-- Exercise inputs --
BEGIN
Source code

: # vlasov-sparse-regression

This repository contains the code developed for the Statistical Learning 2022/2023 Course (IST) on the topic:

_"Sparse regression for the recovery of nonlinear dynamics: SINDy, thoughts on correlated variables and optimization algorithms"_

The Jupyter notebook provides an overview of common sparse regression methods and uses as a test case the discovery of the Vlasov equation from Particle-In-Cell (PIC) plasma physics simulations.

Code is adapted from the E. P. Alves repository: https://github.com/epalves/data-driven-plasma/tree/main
END
-- What the task asks --
Write out, without alteration, the line that contains "The Jupyter notebook" and all subsequent lines down to the end of the data above.

-- Finished task --
The Jupyter notebook provides an overview of common sparse regression methods and uses as a test case the discovery of the Vlasov equation from Particle-In-Cell (PIC) plasma physics simulations.

Code is adapted from the E. P. Alves repository: https://github.com/epalves/data-driven-plasma/tree/main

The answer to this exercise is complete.